第122期 #6
「さようなら時藤君、私けっこう好きだったんだよ?どうしてもうちょっと話しかけてくれなかったかなぁ」
微笑みながら彼女はいった。ごめんな何も出来ない僕で。―もう体も動かせないようだ。
「よぉ時藤、お前なんでこの前遊びいく約束ドタキャンしたんだよ、突っ込みがいなくて締りが悪かったんだからな!今度はちゃんと来いよ、じゃあな。」
いつものように右手を額の高さまであげてニカッと笑って彼はいった。お前みたいな物好きも居たもんだな、こんな僕を必要としてくれたなんて。お前のおかげで高校生活が少し光を帯びたよ。―目の前は暗く淀んでいく
「全く、ときとー君はそれでも男子委員長なの?仕事、君の分まで頑張ったんだからね?どうしてそんなに休むのよ。本当にもう…。今度サボったらもう手伝ってあげないんだから!じゃあね、バイバイ。」
切なげな目を静かに閉じて彼女はいった―とっても優しそうに。いつもと同じで、最後の最後まで叱られちゃったな、ありがとう委員長。―重かった体が段々と浮遊感を感じるようになる、そろそろか。

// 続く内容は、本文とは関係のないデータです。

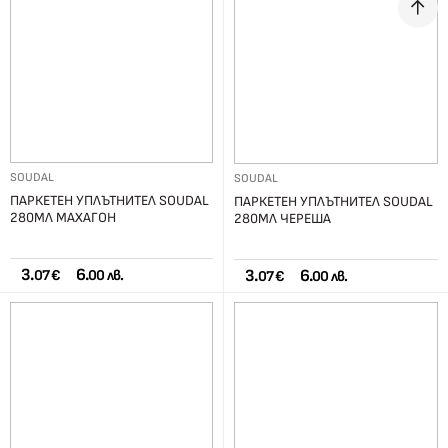
SOUDAL
SOUDAL
ПАРКЕТЕН УПЛЪТНИТЕЛ SOUDAL
ПАРКЕТЕН УПЛЪТНИТЕЛ SOUDAL
280МЛ МАХАГОН
280МЛ ЧЕРЕША
3.
6.
3.
6.
07 €
00 лв.
07 €
00 лв.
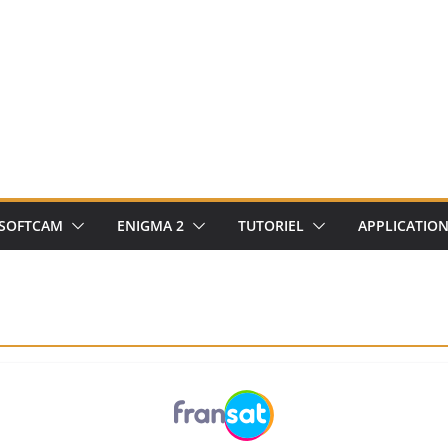
SOFTCAM
ENIGMA 2
TUTORIEL
APPLICATIO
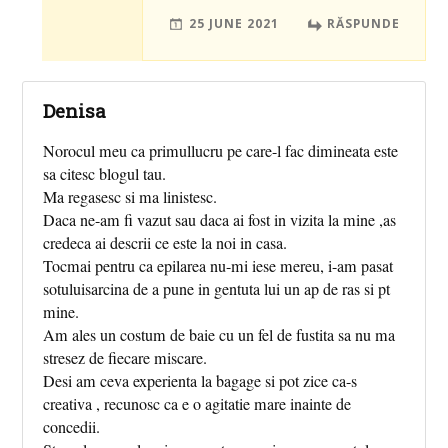
25 JUNE 2021
RĂSPUNDE
Denisa
Norocul meu ca primullucru pe care-l fac dimineata este
sa citesc blogul tau.
Ma regasesc si ma linistesc.
Daca ne-am fi vazut sau daca ai fost in vizita la mine ,as
credeca ai descrii ce este la noi in casa.
Tocmai pentru ca epilarea nu-mi iese mereu, i-am pasat
sotuluisarcina de a pune in gentuta lui un ap de ras si pt
mine.
Am ales un costum de baie cu un fel de fustita sa nu ma
stresez de fiecare miscare.
Desi am ceva experienta la bagage si pot zice ca-s
creativa , recunosc ca e o agitatie mare inainte de
concedii.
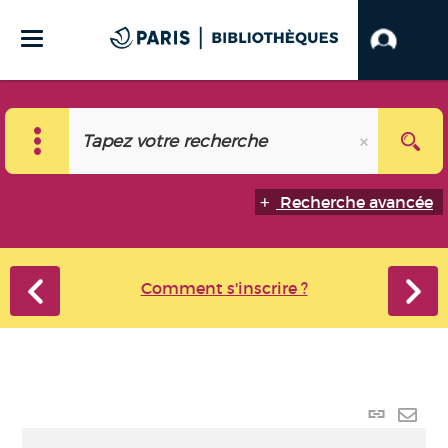
Recherche avancée
Comment s'inscrire ?
Lien
perma
Envo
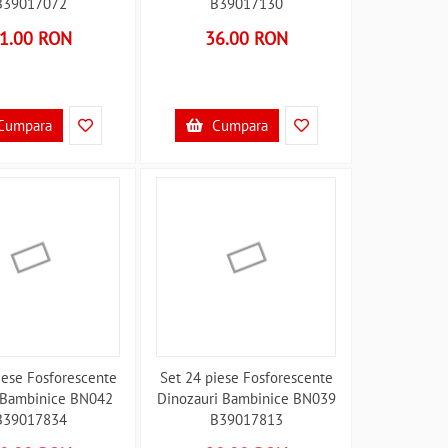
B39017072
B39017130
1.00 RON
36.00 RON
Cumpara
Cumpara
iese Fosforescente
Set 24 piese Fosforescente
 Bambinice BN042
Dinozauri Bambinice BN039
B39017834
B39017813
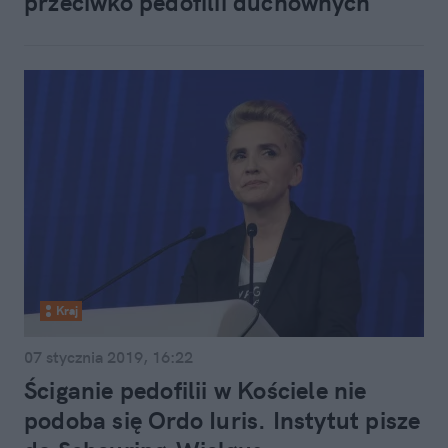
przeciwko pedofilii duchownych
Kraj
07 stycznia 2019, 16:22
Ściganie pedofilii w Kościele nie
podoba się Ordo Iuris. Instytut pisze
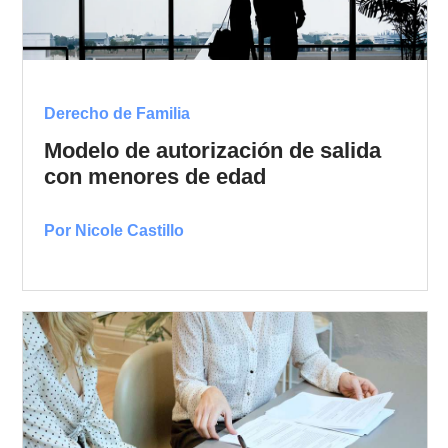
Derecho de Familia
Modelo de autorización de salida
con menores de edad
Por Nicole Castillo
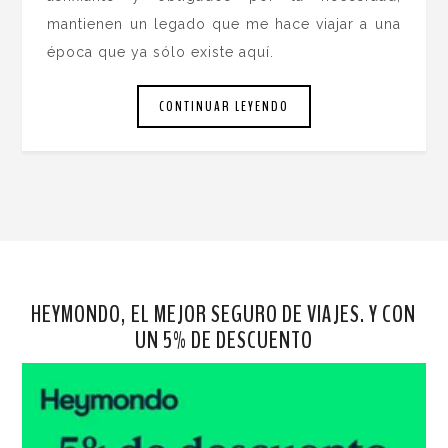
mantienen un legado que me hace viajar a una
época que ya sólo existe aquí.
CONTINUAR LEYENDO
HEYMONDO, EL MEJOR SEGURO DE VIAJES. Y CON
UN 5% DE DESCUENTO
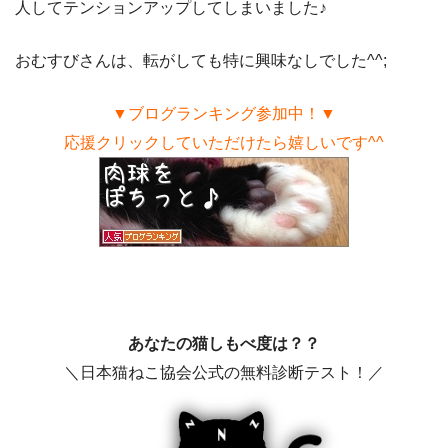
人してテンションアップしてしまいました♪
おむすびさんは、転がしても特に興味なしでした^^;
▼ブログランキング参加中！▼
応援クリックしていただけたら嬉しいです^^
あなたの猫しもべ度は？？
＼日本猫ねこ協会公式の無料診断テスト！／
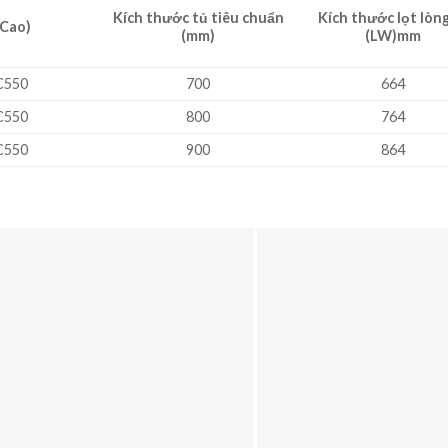
Kích thước tủ tiêu chuẩn
Kích thước lọt lòng
 Cao)
(mm)
(LW)mm
C550
700
664
C550
800
764
C550
900
864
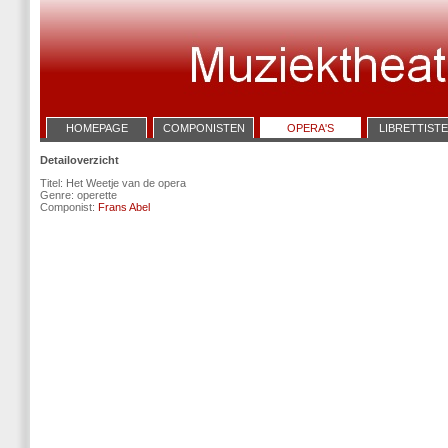
HOMEPAGE
COMPONISTEN
OPERA'S
LIBRETTIST
Detailoverzicht
Titel: Het Weetje van de opera
Genre: operette
Componist:
Frans Abel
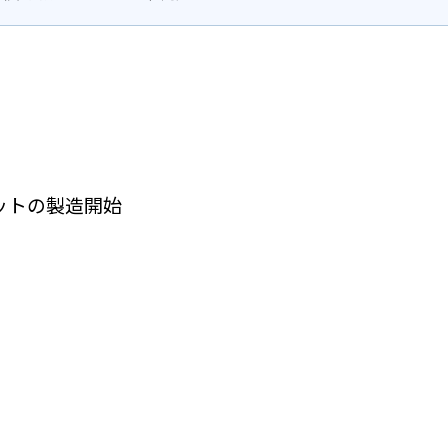
ットの製造開始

「おい時藤!おれようやく全国大会出れるようになったんだからな!もうお前には負けないぜ!今度俺の試合見に来いよ、ぶっちぎる所見せてやっからさ。じゃあまたな!」
元気良く腕まで振りながら彼はいった。やる気がある奴が最後には勝つのさ、お前はたいしたやつだったよ。ありがとう、あとごめんお前の試合見にいけないや。―暗かった周りが段々光に照らされていく、暖かい。
「時藤!」「時藤君!」「時とーう」「ときとー」「時藤ちゃん!」「とっきー」「おーい!」「ときとう!」「ときとう」「トキトウ」「トキトー」「トキトウ」時藤時藤時藤時藤ときとうときとうときとうトキトウトキトウトキトウトキトウトキトートキトートキトートキトートキトートキトウトキトウトキトートキトウトキトウトキトー
「さよなら、みんな。」
これで全員か、あっという間だったな。
これで本当にさよならだな。
あの日々はもう帰ってこない
「さよなら」
血に濡れたクラスメイト全員の亡骸にお別れをする。